Essentially, the effect of modernity is “valorization” of Western European ideas of knowledge accumulation and application established through adoption of Greek and Roman intellectual culture, partly as an effect of Christianity and partly as an effect of technology as an intellectual enterprise (distinguished from the more personal or mundane as art, craft, and individual functions, a mentality that inspires attitudes of cultural superiority inherited rhetorically from such notable predecessors as Homer, Alexander, Herodotus, and Julius Ceasar, as well as the intellectual heritage of Plato and Socrates). The exact intellectual or social process of technological development and advance is not completely understood. For Auguste Le Comte, John Stuart Mill, and others involved in the initiation of European science, it was an accumulation of knowledge necessary to answer the challenging questions posed by nature. For Thomas Kuhn, it is a series of revisions in paradigms, changes in fundamental ways of thinking about essential concepts brought about by recognition of irreconcilable exceptions, with intervening periods of methodically integrating information into existing concepts. For others, such as Donna Haraway, it is a competition between paradigms as well, or it depends on the contributions of exceptionally capable individuals, on the coincidence or condensation of essential information, or simply on the exclusive ability to ask the right questions. As Kuhn proposes, probably all of these are reflexive and none completely correct, including his.

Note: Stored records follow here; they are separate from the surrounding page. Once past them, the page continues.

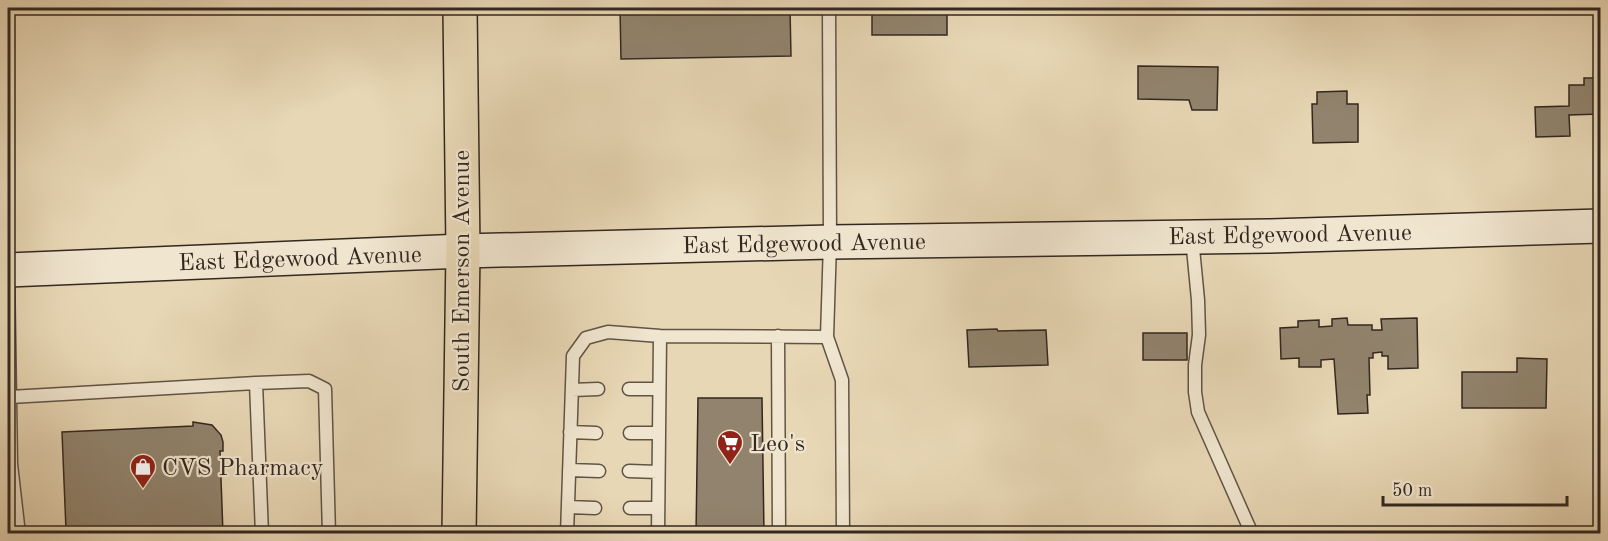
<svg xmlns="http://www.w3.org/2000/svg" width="1608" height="541" viewBox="0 0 1608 541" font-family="'Old Standard TT',serif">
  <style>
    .building { fill: #91836d; stroke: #332820; stroke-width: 1.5 }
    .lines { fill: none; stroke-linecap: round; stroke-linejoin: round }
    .lane-casing { stroke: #605445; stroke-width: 15 }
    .secondary-casing { stroke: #332820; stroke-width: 36 }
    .primary-casing { stroke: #332820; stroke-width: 36 }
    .lane { stroke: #f0e5cf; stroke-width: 12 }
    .secondary { stroke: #f0e5cf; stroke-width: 33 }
    .primary { stroke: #e8d7b5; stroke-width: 33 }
    .labels { text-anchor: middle; stroke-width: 4.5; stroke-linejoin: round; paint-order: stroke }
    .street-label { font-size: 24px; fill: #332820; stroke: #f0e5cf }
    .poi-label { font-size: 24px; fill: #332820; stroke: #f0e5cf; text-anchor: start }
  </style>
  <rect width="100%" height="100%" fill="#e8d7b5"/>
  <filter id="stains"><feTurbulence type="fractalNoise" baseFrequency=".00333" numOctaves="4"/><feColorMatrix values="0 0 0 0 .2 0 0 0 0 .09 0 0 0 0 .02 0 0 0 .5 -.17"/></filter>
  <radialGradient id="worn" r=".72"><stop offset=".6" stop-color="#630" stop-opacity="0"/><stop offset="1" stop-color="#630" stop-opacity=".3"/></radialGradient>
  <path class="building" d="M620,8H790L791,56L621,59Z
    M872,8H947V35H872Z
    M1138,66L1218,67L1217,110H1192L1189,100L1138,99Z
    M1584,78H1600V114L1569,115L1570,136L1536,137L1535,107L1569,106V85H1584Z
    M1347,91V104H1358V142L1313,143L1312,104H1317V92Z
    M1347,318L1348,325H1372V330H1382L1381,319L1417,318L1418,368L1388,369V356H1382V352L1373,353V358H1369L1370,395H1367L1368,413L1338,414L1334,359L1321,360V367H1299V358L1281,359L1280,328L1298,327V321L1319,320V327L1332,326V319Z
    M997,329L998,331L1046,330L1048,365L969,367L967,330Z
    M1143,333H1187V360H1143Z
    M1517,358L1547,359L1546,408H1462V372H1517Z
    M698,398H762L764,534H696Z
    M193,422L212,425L221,435L223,442V451H220L223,534H70L66,530L62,432L193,426Z"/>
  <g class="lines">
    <defs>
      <path id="lane" d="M829,8L830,242L827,337L842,380L843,534
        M1192,238L1198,300L1199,335L1195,365V392L1198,412L1252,534
        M8,271L11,464L19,534
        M778,336L779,534
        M629,389H659
        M572,390L598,389
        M10,397L256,383
        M570,432L596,433
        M630,433H659
        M569,470L599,471
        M629,471L658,472
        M568,507L595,508
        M630,508H658
        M262,534L256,383L309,381L325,389L329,534
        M567,534L573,356L586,338L608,332L660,336L827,337
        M658,534L660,336"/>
      <path id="secondary" d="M8,270L463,251L830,242L1269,236L1600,226"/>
      <path id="primary" d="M459,534L463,251L460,8"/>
    </defs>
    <use href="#lane" class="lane-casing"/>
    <use href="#secondary" class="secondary-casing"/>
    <use href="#primary" class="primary-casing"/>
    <use href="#lane" class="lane"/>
    <use href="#secondary" class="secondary"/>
    <use href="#primary" class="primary"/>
  </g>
  <defs>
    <symbol id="supermarket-pin" viewBox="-11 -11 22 30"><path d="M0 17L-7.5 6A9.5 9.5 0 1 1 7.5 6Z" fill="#8f2418" stroke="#f0e5cf"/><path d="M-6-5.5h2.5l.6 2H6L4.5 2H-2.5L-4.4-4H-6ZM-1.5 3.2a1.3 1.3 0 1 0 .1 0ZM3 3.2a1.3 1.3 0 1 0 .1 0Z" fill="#fff"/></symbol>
    <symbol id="shop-pin" viewBox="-11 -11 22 30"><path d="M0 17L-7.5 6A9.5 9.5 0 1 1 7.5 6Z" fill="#8f2418" stroke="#f0e5cf"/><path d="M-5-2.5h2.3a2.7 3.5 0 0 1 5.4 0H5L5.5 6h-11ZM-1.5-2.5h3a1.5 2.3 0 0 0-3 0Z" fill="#fff"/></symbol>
  </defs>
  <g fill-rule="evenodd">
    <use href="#supermarket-pin" x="715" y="428" width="30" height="40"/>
    <use href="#shop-pin" x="128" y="452" width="30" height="40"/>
  </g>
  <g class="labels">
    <g class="street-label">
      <text transform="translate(1290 234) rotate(-1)" y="8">East Edgewood Avenue</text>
      <text transform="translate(804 243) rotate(-1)" y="8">East Edgewood Avenue</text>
      <text transform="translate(300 258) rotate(-2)" y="8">East Edgewood Avenue</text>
      <text transform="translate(461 271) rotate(-90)" y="8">South Emerson Avenue</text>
    </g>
    <g class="poi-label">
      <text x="750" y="451">Leo's</text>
      <text x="162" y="475">CVS Pharmacy</text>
    </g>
  </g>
  <rect width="1608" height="541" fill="none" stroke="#e8d7b5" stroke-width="30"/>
  <rect x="9" y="9" width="1590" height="523" fill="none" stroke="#332820" stroke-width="3"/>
  <rect x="15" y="15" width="1578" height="511" fill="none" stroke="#332820" stroke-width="1.5"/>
  <path d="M1383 496v9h184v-9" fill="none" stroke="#332820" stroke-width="3"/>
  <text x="1392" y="496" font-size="18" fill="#332820" stroke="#f0e5cf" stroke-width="4.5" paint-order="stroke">50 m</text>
  <rect width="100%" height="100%" filter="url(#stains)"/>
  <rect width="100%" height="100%" fill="url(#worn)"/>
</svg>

John Misa describes instances of intellectual technology that are generally acknowledged to represent an acceleration or triumph of progress, production, and the way information has been applied and utilized, such as the advent of the printing press and the steam engine. The printing press contributed, not just to the proliferation of literature, but to religious conflicts, establishment of modern nations, capitalist economics, and the systematic investigation of nature, all depending on efficient and standardized exchange of information. The steam engine brought about both modification in the ways human labor applies to production and in the mobility of individuals through the availability of improved propulsion that ultimately affected a variety of transportation modes on the sea, on the land, and even in the air, when the project of self-contained engines that steam represented progressed to the point of internal combustion.
Electricity affected a wider variety of technical applications than any energy source in history since raw sunlight and fire, including everything from interpersonal communication to giant transportation vehicles. The transistor and the internet concentrated the application of electrical energy in an equally diffusive repurposing for comprehensive communication. In this way, intellectual technology has achieved the potential to involve every human being in direct ways, although the direct effects remain vastly under-developed and elusive.